Élargir le champ des possibles

“Nous n’avons pas le choix !” Le piège de la « solution unique » est le piège le plus courant de la prise de décision, comme l’a démontré Paul Nutt[5]. Les situations dans lesquelles il existe « une et une seule solution » se rencontrent plus souvent dans la résolution d’équations mathématiques que dans la vraie vie. Face à une situation complexe, il existe toujours plusieurs options, chacune ayant des conséquences plus ou moins positives pour le décideur et pour les parties prenantes.

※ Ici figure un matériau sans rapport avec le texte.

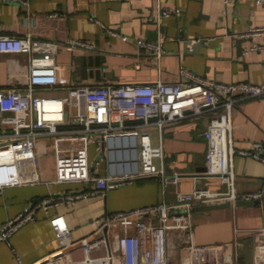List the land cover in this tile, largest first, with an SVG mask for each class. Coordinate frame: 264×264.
Wrapping results in <instances>:
<instances>
[{"label": "crops", "instance_id": "1", "mask_svg": "<svg viewBox=\"0 0 264 264\" xmlns=\"http://www.w3.org/2000/svg\"><path fill=\"white\" fill-rule=\"evenodd\" d=\"M164 8L172 13L158 23L154 18ZM260 26H264V4L257 0H0V34H32L63 44L76 39L95 45V51L70 50L61 45L57 54L59 84L39 89L59 98H72L70 88L75 85L175 82L180 79L181 66L220 82L264 83V49H256L264 46V34L245 36L250 28ZM240 38L246 40L241 44L243 52L237 43ZM139 40L160 46L163 54L158 56L155 50L141 47ZM90 56L101 58L99 76L95 64L83 65ZM28 71V56L3 55L0 88L20 82ZM212 114L188 115L164 129V166L169 175H181L178 185L171 184L164 190L159 178L141 179L111 189L104 196H89L49 211L40 209L36 220L23 226L10 242L0 243V264H19L17 255L24 264H33L59 250L61 242L50 222L56 215L66 217L73 237L79 239L93 232L92 219L108 212L173 203L177 190H225L220 178L205 173L208 144L203 132ZM233 122L237 149H253L256 142H264V101L238 102ZM154 134L157 138L158 131ZM155 143L159 144L157 139ZM40 144L41 170L52 178L57 168L54 151L49 141ZM46 160L52 162L51 170L44 167ZM233 164L238 191L263 188V161L236 154ZM84 187L77 183H41L6 188L0 194V227L25 212L35 200ZM254 203L197 208L193 212L195 242L224 245L222 264H264V246L259 247L256 240L257 230L264 229V199Z\"/></svg>", "mask_w": 264, "mask_h": 264}, {"label": "built area", "instance_id": "2", "mask_svg": "<svg viewBox=\"0 0 264 264\" xmlns=\"http://www.w3.org/2000/svg\"><path fill=\"white\" fill-rule=\"evenodd\" d=\"M257 1L264 4V0ZM171 13V9H160L154 19L159 23ZM263 34L264 26H260L250 28L245 36ZM138 43L158 56L163 54L156 44ZM61 45L70 50H96L94 44L82 40L63 44L32 34H0V61L5 54H24L29 63L20 82L0 88V194L6 188L41 183L85 187L35 200L0 227V243L10 242L23 226L36 220L40 209L49 211L89 196H104L141 179L159 178L164 190L178 185L181 175H169L164 166V129L188 115L213 113L203 132L208 144L205 173L220 178L225 190H177L173 203L108 212L92 219L93 232L79 239L73 237L64 215L53 216L50 222L61 247L33 264H176L178 250L179 264H222L224 245L195 242L193 212L207 205L264 199V186L253 192L237 190L233 164L236 154L264 162V142H256L253 149H237L233 139V109L244 99L264 101V83L220 82L181 66L175 82L75 85L69 99L39 95L40 88L59 84ZM44 141L51 143L57 160L52 178L40 167V142ZM256 240L259 247L264 246V229L257 230ZM16 259L24 264L19 255Z\"/></svg>", "mask_w": 264, "mask_h": 264}, {"label": "water", "instance_id": "3", "mask_svg": "<svg viewBox=\"0 0 264 264\" xmlns=\"http://www.w3.org/2000/svg\"><path fill=\"white\" fill-rule=\"evenodd\" d=\"M179 38H183V40L185 39L184 37H180ZM246 40L244 38H240V39H237V43L238 45L240 46V48L242 49V52H243V46H241L242 43H244ZM89 62L85 59L84 60V66L86 67L87 65H93L95 64V66L98 67V69L95 71L96 75L99 76L100 74V71H101V65H102V62H101V58L100 56H96V57H93L89 58ZM92 73V72H91ZM67 118H68V113H67ZM149 179V178H147ZM238 206H251V205H254L255 203L253 201H238L236 203ZM228 206H231V203L230 202H227V203H223V204H216V205H207V206H202L200 207L201 210H211V209H217V208H224V207H228Z\"/></svg>", "mask_w": 264, "mask_h": 264}, {"label": "rangeland", "instance_id": "4", "mask_svg": "<svg viewBox=\"0 0 264 264\" xmlns=\"http://www.w3.org/2000/svg\"><path fill=\"white\" fill-rule=\"evenodd\" d=\"M39 95L50 97V96H55V93L39 92ZM67 97L68 98H66V99H69V96H67ZM43 165L47 169H50L51 170V167H52L53 164H52V162L50 160L49 161L46 160L45 162H43ZM49 173H50V171H49ZM180 258H181V256H180V250H178L177 253H176V258L174 259V263L179 264L180 263Z\"/></svg>", "mask_w": 264, "mask_h": 264}, {"label": "bare ground", "instance_id": "5", "mask_svg": "<svg viewBox=\"0 0 264 264\" xmlns=\"http://www.w3.org/2000/svg\"><path fill=\"white\" fill-rule=\"evenodd\" d=\"M48 106H49V107H52V104H49Z\"/></svg>", "mask_w": 264, "mask_h": 264}]
</instances>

Pour se donner toutes les chances de prendre une décision optimale, le décideur aura intérêt à générer des idées et à identifier au moins deux ou trois options qu’il pourra évaluer en parallèle. Pour rechercher des solutions qui satisfassent les besoins mutuels des parties prenantes le décideur pourra s’appuyer sur des processus tirant parti de l’intelligence collective – par exemple des sessions de brainstorming ou de World Café.

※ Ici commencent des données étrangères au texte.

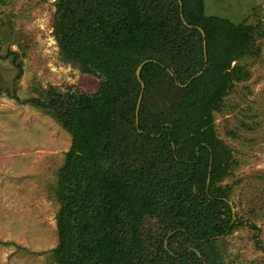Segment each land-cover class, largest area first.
<instances>
[{
    "label": "trees",
    "instance_id": "obj_1",
    "mask_svg": "<svg viewBox=\"0 0 264 264\" xmlns=\"http://www.w3.org/2000/svg\"><path fill=\"white\" fill-rule=\"evenodd\" d=\"M54 34L64 60L102 78L95 93L30 100L72 135L56 264H223L214 244L241 218L219 184L232 153L214 112L246 76L233 62L264 32L207 14L205 0H59ZM145 219L161 223L152 244Z\"/></svg>",
    "mask_w": 264,
    "mask_h": 264
},
{
    "label": "rangeland",
    "instance_id": "obj_2",
    "mask_svg": "<svg viewBox=\"0 0 264 264\" xmlns=\"http://www.w3.org/2000/svg\"><path fill=\"white\" fill-rule=\"evenodd\" d=\"M59 0H0V264H56L58 170L72 143L56 114L31 99L95 93L101 77L63 59L54 34ZM207 14L226 16L264 32V0H205ZM19 54V78L13 56ZM245 72L214 112L218 136L230 148L229 174L219 182L230 189L234 220L241 223L215 242L223 264H264V34L233 66ZM160 222L145 219L152 244Z\"/></svg>",
    "mask_w": 264,
    "mask_h": 264
},
{
    "label": "water",
    "instance_id": "obj_3",
    "mask_svg": "<svg viewBox=\"0 0 264 264\" xmlns=\"http://www.w3.org/2000/svg\"><path fill=\"white\" fill-rule=\"evenodd\" d=\"M202 30V29H201ZM203 31V30H202ZM203 34H204V32H203ZM204 45H205V48H206V41H204ZM147 61V60H146ZM146 61H144L139 67H138V69H137V76L140 78V73H141V69H142V66H143V64L146 62ZM141 79V78H140ZM141 82H142V86L144 87V83H143V81L141 80ZM142 96H143V90H142V92H141V94H140V96H139V100H138V104H137V112L139 111V108H140V104H141V100H142ZM208 180H210V178L208 179ZM230 203L232 204V208H233V210H234V207H233V203L230 201Z\"/></svg>",
    "mask_w": 264,
    "mask_h": 264
}]
</instances>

Cette étape d’idéation est plus souvent une question d’ouverture et d’état d’esprit que de temps ; il aura fallu seulement quelques dizaines de secondes au commandant Sully pour évaluer les deux options proposées par la tour de contrôle de l’aéroport – retour à La Guardia ou déviation vers l’aéroport de Teterboro – avant d’en générer une troisième qui s’est avéré la plus favorable.


[1] KAHNEMAN, D. (2012). Système 1/Système 2 : Les deux vitesses de la pensée. Paris : Flammarion.

[2] DAMASIO, A. (1995). L’Erreur de Descartes : la raison des émotions. Paris : Odile Jacob.

[3] GOLEMAN, D. (1997). L’Intelligence émotionnelle : Comment transformer ses émotions en intelligence. Paris : Robert Laffont.

[4] https://www.newsweek.com/miracle-hudson-343489

[5] NUTT, P. C. (2002). Why Decisions Fail? Berret-Koelher.